You’re at a convention, playing a one-shot for a few hours. As flexible as the GM has made it, you’re expected to engage with the quest provided. If the princess gets kidnapped in the opening scene, you’d better be going to get her. If the trade routes are plagued by pirates, it’ll be you that will sort it. So don’t prevaricate. Don’t negotiate for better rates. You have literally signed up for this.

“My character wouldn’t do this” is a problem you have to solve, not the GM. Make them interested. Work out an angle that would make them interested (and preferably non-risk-averse) and pursue it. Feng Shui does this – your Melodramatic Hook as a player is your reason to engage with the plot, and it’s up to you to make it work. So make it work.

Pay Attention

Look, conventions can be tiring. Playing with new people can be a social challenge. But try and keep up with what’s happening. Think about what you might do on your turn (in combat) or in the game generally as you listen to other players – it’s the least you can do to engage and pay attention.

Sideways to this, ask useful questions. If you’re interested in something for a reason, share that reason. “Is the guard’s hat purple?” isn’t useful if you’re really trying to work out if he’s a spy for the purple-hatted kingdom or not – the GM doesn’t know what you’re after. So help everyone out and telegraph your intent as well.

Play Up

Get other players involved. After a scene description, a short in-character comment to another PC really helps to ground the game in the setting. It doesn’t have to be great acting, but a bit of table chatter helps everything feel more, well, role-play.

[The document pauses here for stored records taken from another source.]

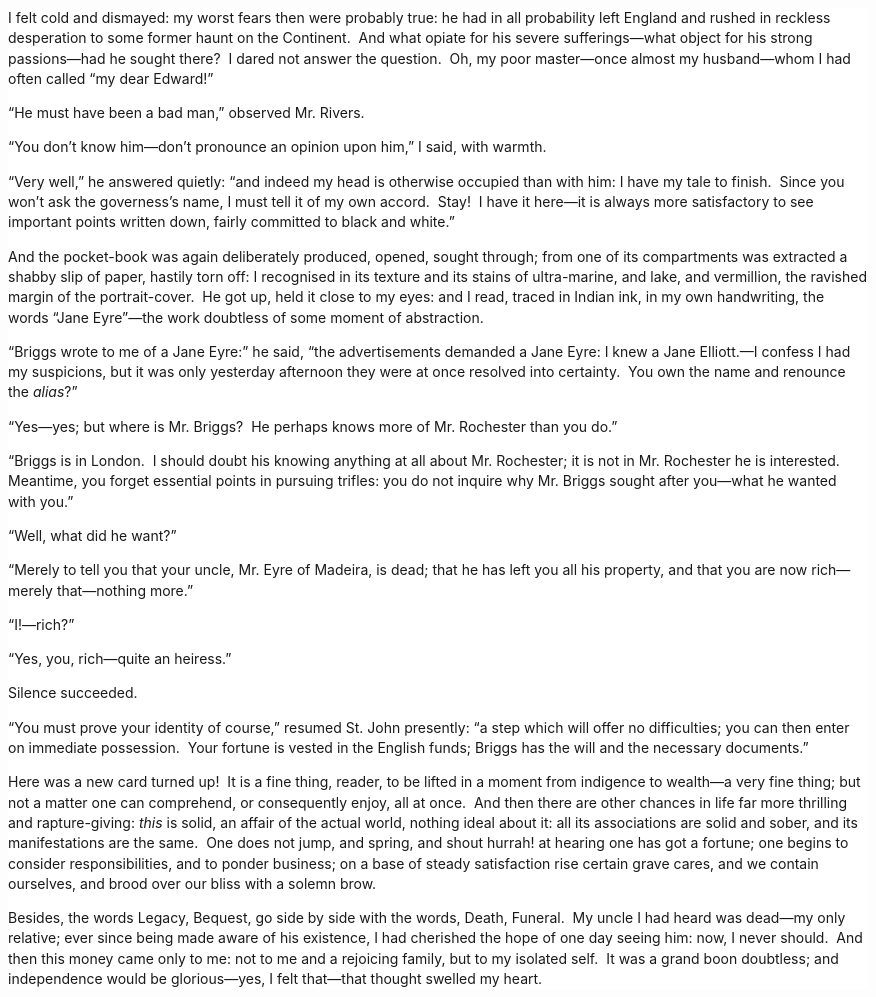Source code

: I felt cold and dismayed: my worst fears then were probably true: he had in all probability left England and rushed in reckless desperation to some former haunt on the Continent.  And what opiate for his severe sufferings—what object for his strong passions—had he sought there?  I dared not answer the question.  Oh, my poor master—once almost my husband—whom I had often called “my dear Edward!”

“He must have been a bad man,” observed Mr. Rivers.

“You don’t know him—don’t pronounce an opinion upon him,” I said, with warmth.

“Very well,” he answered quietly: “and indeed my head is otherwise occupied than with him: I have my tale to finish.  Since you won’t ask the governess’s name, I must tell it of my own accord.  Stay!  I have it here—it is always more satisfactory to see important points written down, fairly committed to black and white.”

And the pocket-book was again deliberately produced, opened, sought through; from one of its compartments was extracted a shabby slip of paper, hastily torn off: I recognised in its texture and its stains of ultra-marine, and lake, and vermillion, the ravished margin of the portrait-cover.  He got up, held it close to my eyes: and I read, traced in Indian ink, in my own handwriting, the words “Jane Eyre”—the work doubtless of some moment of abstraction.

“Briggs wrote to me of a Jane Eyre:” he said, “the advertisements demanded a Jane Eyre: I knew a Jane Elliott.—I confess I had my suspicions, but it was only yesterday afternoon they were at once resolved into certainty.  You own the name and renounce the _alias_?”

“Yes—yes; but where is Mr. Briggs?  He perhaps knows more of Mr. Rochester than you do.”

“Briggs is in London.  I should doubt his knowing anything at all about Mr. Rochester; it is not in Mr. Rochester he is interested.  Meantime, you forget essential points in pursuing trifles: you do not inquire why Mr. Briggs sought after you—what he wanted with you.”

“Well, what did he want?”

“Merely to tell you that your uncle, Mr. Eyre of Madeira, is dead; that he has left you all his property, and that you are now rich—merely that—nothing more.”

“I!—rich?”

“Yes, you, rich—quite an heiress.”

Silence succeeded.

“You must prove your identity of course,” resumed St. John presently: “a step which will offer no difficulties; you can then enter on immediate possession.  Your fortune is vested in the English funds; Briggs has the will and the necessary documents.”

Here was a new card turned up!  It is a fine thing, reader, to be lifted in a moment from indigence to wealth—a very fine thing; but not a matter one can comprehend, or consequently enjoy, all at once.  And then there are other chances in life far more thrilling and rapture-giving: _this_ is solid, an affair of the actual world, nothing ideal about it: all its associations are solid and sober, and its manifestations are the same.  One does not jump, and spring, and shout hurrah! at hearing one has got a fortune; one begins to consider responsibilities, and to ponder business; on a base of steady satisfaction rise certain grave cares, and we contain ourselves, and brood over our bliss with a solemn brow.

Besides, the words Legacy, Bequest, go side by side with the words, Death, Funeral.  My uncle I had heard was dead—my only relative; ever since being made aware of his existence, I had cherished the hope of one day seeing him: now, I never should.  And then this money came only to me: not to me and a rejoicing family, but to my isolated self.  It was a grand boon doubtless; and independence would be glorious—yes, I felt that—that thought swelled my heart.
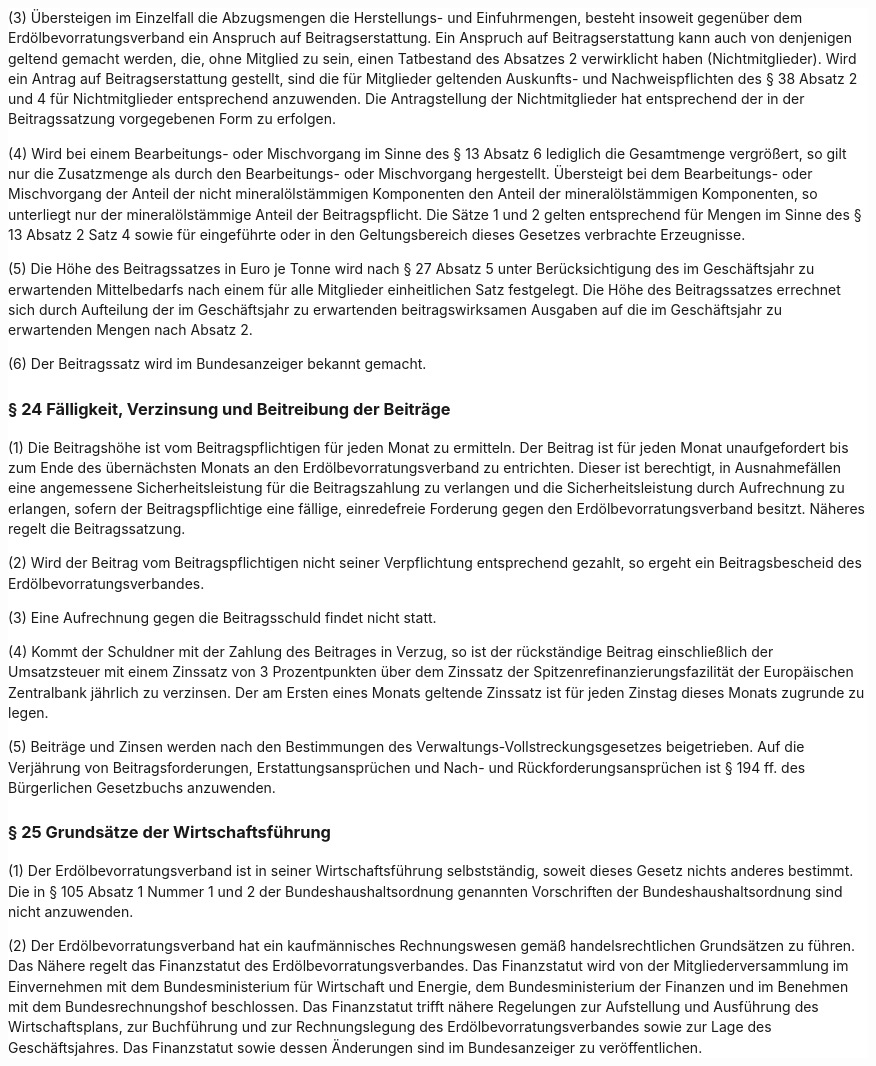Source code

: (3) Übersteigen im Einzelfall die Abzugsmengen die Herstellungs- und Einfuhrmengen, besteht insoweit gegenüber dem Erdölbevorratungsverband ein Anspruch auf Beitragserstattung. Ein Anspruch auf Beitragserstattung kann auch von denjenigen geltend gemacht werden, die, ohne Mitglied zu sein, einen Tatbestand des Absatzes 2 verwirklicht haben (Nichtmitglieder). Wird ein Antrag auf Beitragserstattung gestellt, sind die für Mitglieder geltenden Auskunfts- und Nachweispflichten des § 38 Absatz 2 und 4 für Nichtmitglieder entsprechend anzuwenden. Die Antragstellung der Nichtmitglieder hat entsprechend der in der Beitragssatzung vorgegebenen Form zu erfolgen.

(4) Wird bei einem Bearbeitungs- oder Mischvorgang im Sinne des § 13 Absatz 6 lediglich die Gesamtmenge vergrößert, so gilt nur die Zusatzmenge als durch den Bearbeitungs- oder Mischvorgang hergestellt. Übersteigt bei dem Bearbeitungs- oder Mischvorgang der Anteil der nicht mineralölstämmigen Komponenten den Anteil der mineralölstämmigen Komponenten, so unterliegt nur der mineralölstämmige Anteil der Beitragspflicht. Die Sätze 1 und 2 gelten entsprechend für Mengen im Sinne des § 13 Absatz 2 Satz 4 sowie für eingeführte oder in den Geltungsbereich dieses Gesetzes verbrachte Erzeugnisse.

(5) Die Höhe des Beitragssatzes in Euro je Tonne wird nach § 27 Absatz 5 unter Berücksichtigung des im Geschäftsjahr zu erwartenden Mittelbedarfs nach einem für alle Mitglieder einheitlichen Satz festgelegt. Die Höhe des Beitragssatzes errechnet sich durch Aufteilung der im Geschäftsjahr zu erwartenden beitragswirksamen Ausgaben auf die im Geschäftsjahr zu erwartenden Mengen nach Absatz 2.

(6) Der Beitragssatz wird im Bundesanzeiger bekannt gemacht.

### § 24 Fälligkeit, Verzinsung und Beitreibung der Beiträge

(1) Die Beitragshöhe ist vom Beitragspflichtigen für jeden Monat zu ermitteln. Der Beitrag ist für jeden Monat unaufgefordert bis zum Ende des übernächsten Monats an den Erdölbevorratungsverband zu entrichten. Dieser ist berechtigt, in Ausnahmefällen eine angemessene Sicherheitsleistung für die Beitragszahlung zu verlangen und die Sicherheitsleistung durch Aufrechnung zu erlangen, sofern der Beitragspflichtige eine fällige, einredefreie Forderung gegen den Erdölbevorratungsverband besitzt. Näheres regelt die Beitragssatzung.

(2) Wird der Beitrag vom Beitragspflichtigen nicht seiner Verpflichtung entsprechend gezahlt, so ergeht ein Beitragsbescheid des Erdölbevorratungsverbandes.

(3) Eine Aufrechnung gegen die Beitragsschuld findet nicht statt.

(4) Kommt der Schuldner mit der Zahlung des Beitrages in Verzug, so ist der rückständige Beitrag einschließlich der Umsatzsteuer mit einem Zinssatz von 3 Prozentpunkten über dem Zinssatz der Spitzenrefinanzierungsfazilität der Europäischen Zentralbank jährlich zu verzinsen. Der am Ersten eines Monats geltende Zinssatz ist für jeden Zinstag dieses Monats zugrunde zu legen.

(5) Beiträge und Zinsen werden nach den Bestimmungen des Verwaltungs-Vollstreckungsgesetzes beigetrieben. Auf die Verjährung von Beitragsforderungen, Erstattungsansprüchen und Nach- und Rückforderungsansprüchen ist § 194 ff. des Bürgerlichen Gesetzbuchs anzuwenden.

### § 25 Grundsätze der Wirtschaftsführung

(1) Der Erdölbevorratungsverband ist in seiner Wirtschaftsführung selbstständig, soweit dieses Gesetz nichts anderes bestimmt. Die in § 105 Absatz 1 Nummer 1 und 2 der Bundeshaushaltsordnung genannten Vorschriften der Bundeshaushaltsordnung sind nicht anzuwenden.

(2) Der Erdölbevorratungsverband hat ein kaufmännisches Rechnungswesen gemäß handelsrechtlichen Grundsätzen zu führen. Das Nähere regelt das Finanzstatut des Erdölbevorratungsverbandes. Das Finanzstatut wird von der Mitgliederversammlung im Einvernehmen mit dem Bundesministerium für Wirtschaft und Energie, dem Bundesministerium der Finanzen und im Benehmen mit dem Bundesrechnungshof beschlossen. Das Finanzstatut trifft nähere Regelungen zur Aufstellung und Ausführung des Wirtschaftsplans, zur Buchführung und zur Rechnungslegung des Erdölbevorratungsverbandes sowie zur Lage des Geschäftsjahres. Das Finanzstatut sowie dessen Änderungen sind im Bundesanzeiger zu veröffentlichen.
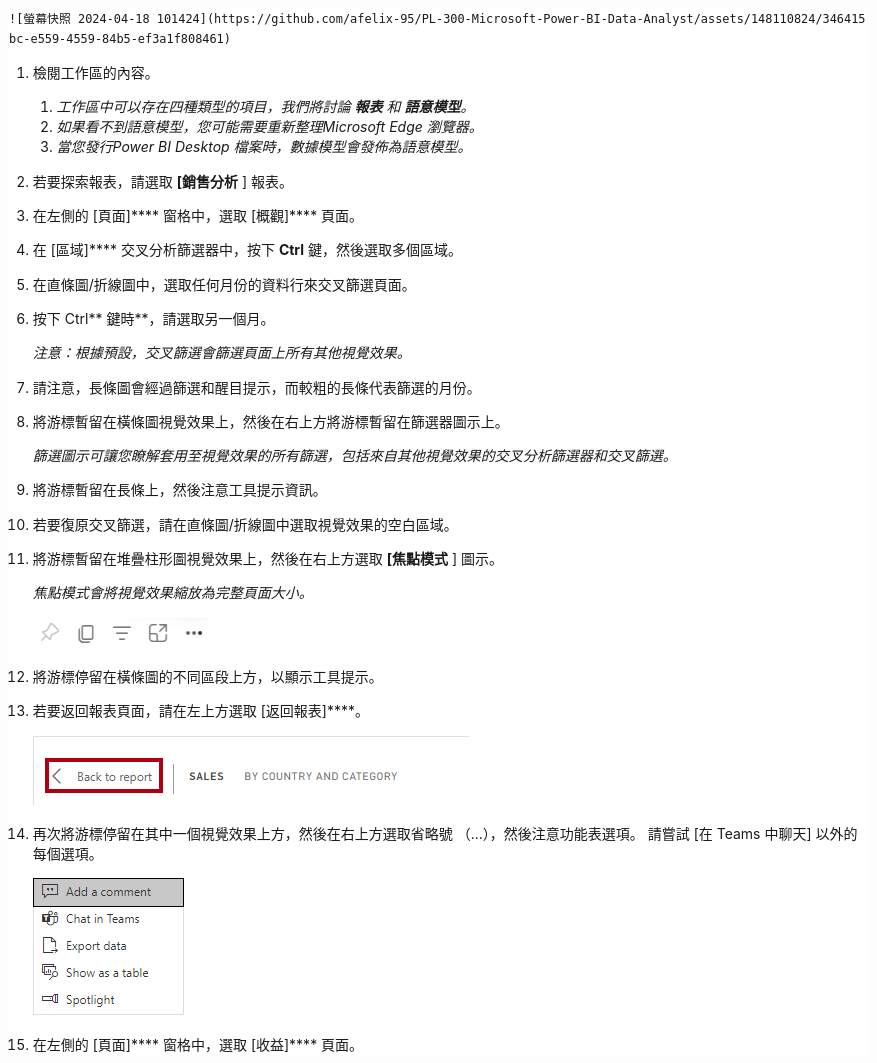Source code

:     ![螢幕快照 2024-04-18 101424](https://github.com/afelix-95/PL-300-Microsoft-Power-BI-Data-Analyst/assets/148110824/346415bc-e559-4559-84b5-ef3a1f808461)

1. 檢閱工作區的內容。
    1. *工作區中可以存在四種類型的項目，我們將討論 **報表** 和 **語意模型**。*
    1. *如果看不到語意模型，您可能需要重新整理Microsoft Edge 瀏覽器。*
    1. *當您發行Power BI Desktop 檔案時，數據模型會發佈為語意模型。*

1. 若要探索報表，請選取 **[銷售分析** ] 報表。

1. 在左側的 [頁面]**** 窗格中，選取 [概觀]**** 頁面。

1. 在 [區域]**** 交叉分析篩選器中，按下 **Ctrl** 鍵，然後選取多個區域。

1. 在直條圖/折線圖中，選取任何月份的資料行來交叉篩選頁面。

1. 按下 Ctrl** 鍵時**，請選取另一個月。

     *注意：根據預設，交叉篩選會篩選頁面上所有其他視覺效果。*

1. 請注意，長條圖會經過篩選和醒目提示，而較粗的長條代表篩選的月份。

1. 將游標暫留在橫條圖視覺效果上，然後在右上方將游標暫留在篩選器圖示上。 
    
    *篩選圖示可讓您瞭解套用至視覺效果的所有篩選，包括來自其他視覺效果的交叉分析篩選器和交叉篩選。*

1. 將游標暫留在長條上，然後注意工具提示資訊。

1. 若要復原交叉篩選，請在直條圖/折線圖中選取視覺效果的空白區域。

1. 將游標暫留在堆疊柱形圖視覺效果上，然後在右上方選取 **[焦點模式** ] 圖示。
    
    *焦點模式會將視覺效果縮放為完整頁面大小。*

     ![圖片 96](Linked_image_Files/07-published-report-visual-filter.png)

1. 將游標停留在橫條圖的不同區段上方，以顯示工具提示。

1. 若要返回報表頁面，請在左上方選取 [返回報表]****。

     ![圖片 86](Linked_image_Files/07-design-report-in-power-bi-desktop_image66.png)

1. 再次將游標停留在其中一個視覺效果上方，然後在右上方選取省略號 （...），然後注意功能表選項。 請嘗試 [在 Teams 中聊天] 以外的每個選項。

     ![圖片 97](Linked_image_Files/07-design-report-in-power-bi-desktop_image67.png)

1. 在左側的 [頁面]**** 窗格中，選取 [收益]**** 頁面。
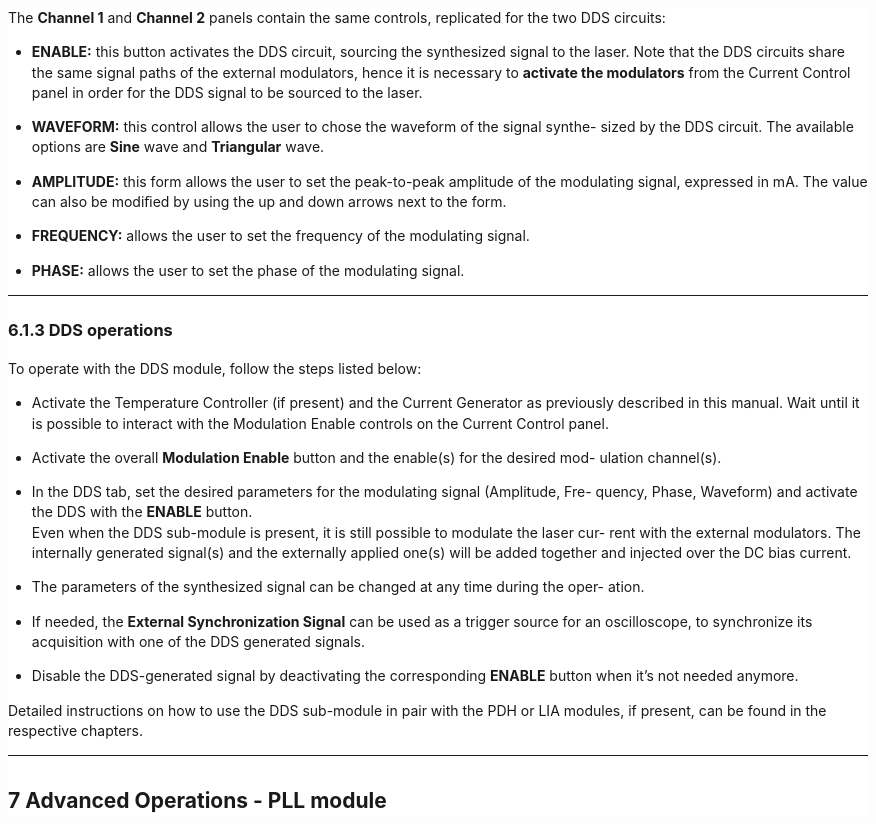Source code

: The **Channel 1** and **Channel 2** panels contain the same controls, replicated for the two DDS circuits:

- **ENABLE:** this button activates the DDS circuit, sourcing the synthesized signal to the laser. Note that the DDS circuits share the same signal paths of the external modulators, hence it is necessary to **activate the modulators** from the Current Control panel in order for the DDS signal to be sourced to the laser.

- **WAVEFORM:** this control allows the user to chose the waveform of the signal synthe- sized by the DDS circuit. The available options are **Sine** wave and **Triangular** wave.

- **AMPLITUDE:** this form allows the user to set the peak-to-peak amplitude of the modulating signal, expressed in mA. The value can also be modiﬁed by using the up and down arrows next to the form.

- **FREQUENCY:** allows the user to set the frequency of the modulating signal.
- **PHASE:** allows the user to set the phase of the modulating signal.

  


---

### 6.1.3 DDS operations



To operate with the DDS module, follow the steps listed below:

- Activate the Temperature Controller (if present) and the Current Generator as previously described in this manual. Wait until it is possible to interact with the Modulation Enable controls on the Current Control panel.

- Activate the overall **Modulation Enable** button and the enable(s) for the desired mod- ulation channel(s).

- In the DDS tab, set the desired parameters for the modulating signal (Amplitude, Fre- quency, Phase, Waveform) and activate the DDS with the **ENABLE** button.  
Even when the DDS sub-module is present, it is still possible to modulate the laser cur- rent with the external modulators. The internally generated signal(s) and the externally applied one(s) will be added together and injected over the DC bias current.

- The parameters of the synthesized signal can be changed at any time during the oper- ation.

- If needed, the **External Synchronization Signal** can be used as a trigger source for an oscilloscope, to synchronize its acquisition with one of the DDS generated signals.

- Disable the DDS-generated signal by deactivating the corresponding **ENABLE** button when it’s not needed anymore.

Detailed instructions on how to use the DDS sub-module in pair with the PDH or LIA modules, if present, can be found in the respective chapters.

  


---



## 7 Advanced Operations - PLL module
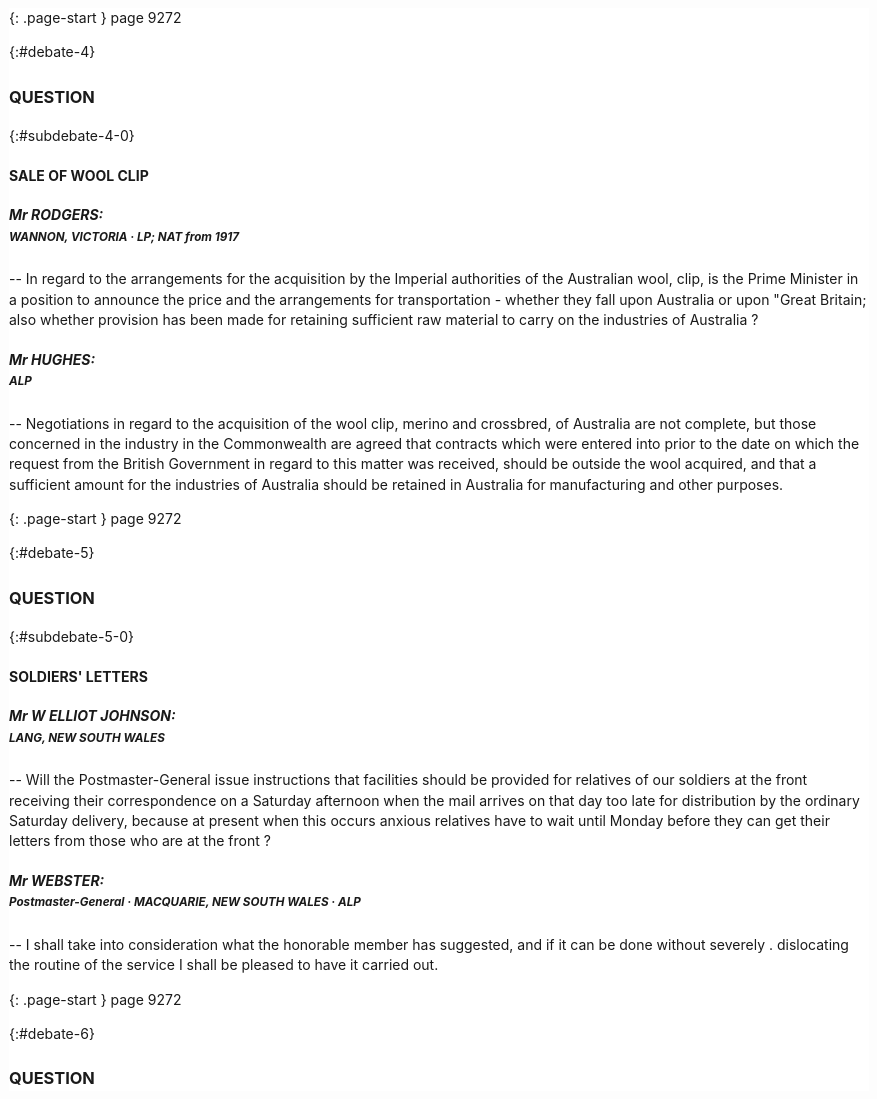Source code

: {: .page-start }
page 9272

{:#debate-4}
### QUESTION

{:#subdebate-4-0}
#### SALE OF WOOL CLIP

##### Mr RODGERS:<br><small class="text-muted">WANNON, VICTORIA &middot; LP; NAT from 1917</small>

-- In regard to the arrangements for the acquisition by the Imperial authorities of the Australian wool, clip, is the Prime Minister in a position to announce the price and the arrangements for transportation - whether they fall upon Australia or upon "Great Britain; also whether provision has been made for retaining sufficient raw material to carry on the industries of Australia ? 

##### Mr HUGHES:<br><small class="text-muted">ALP</small>

-- Negotiations in regard to the acquisition of the wool clip, merino and crossbred, of Australia are not complete, but those concerned in the industry in the Commonwealth are agreed that contracts which were entered into prior to the date on which the request from the British Government in regard to this matter was received, should be outside the wool acquired, and that a sufficient amount for the industries of Australia should be retained in Australia for manufacturing and other purposes. 

{: .page-start }
page 9272

{:#debate-5}
### QUESTION

{:#subdebate-5-0}
#### SOLDIERS' LETTERS

##### Mr W ELLIOT JOHNSON:<br><small class="text-muted">LANG, NEW SOUTH WALES</small>

-- Will the Postmaster-General issue instructions that facilities should be provided for relatives of our soldiers at the front receiving their correspondence on a Saturday afternoon when the mail arrives on that day too late for distribution by the ordinary Saturday delivery, because at present when this occurs anxious relatives have to wait until Monday before they can get their letters from those who are at the front ? 

##### Mr WEBSTER:<br><small class="text-muted">Postmaster-General &middot; MACQUARIE, NEW SOUTH WALES &middot; ALP</small>

-- I shall take into consideration what the honorable member has suggested, and if it can be done without severely . dislocating the routine of the service I shall be pleased to have it carried out. 

{: .page-start }
page 9272

{:#debate-6}
### QUESTION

In action scenes, suggest good players to do things, especially if that player seems a bit unsure. “Maybe our thief could sneak up and have a closer look?” may be just the permission the thief’s player needs to have some spotlight time. Be careful with this, though – make suggestions if there’s a pause, don’t strategise and play other PCs for their players.

Help With Housekeeping

Get there early, offer to get drinks, help tidy up. The GM-as-social-secretary model doesn’t work in home games or at conventions, so take some of the burden off them. Worth keeping an eye on the clock for breaks, too – it can be tricky for a GM to keep hold of time. If you know the system, help out any fellow players who are unsure what dice to roll (but don’t tell them what to do, or – as I’ve seen in a couple of the most egregious examples of bad player etiquette – pick up the dice and hand them to the player “roll these”).

Oh, and engage in good faith with whatever safety tools the GM brings – we’ve all got our styles and foibles, and don’t try to catch them out with them. If you’re someone who thinks “safety tools are a waste of time,” then the best thing you can do for convention games is stay away from them, to be frank.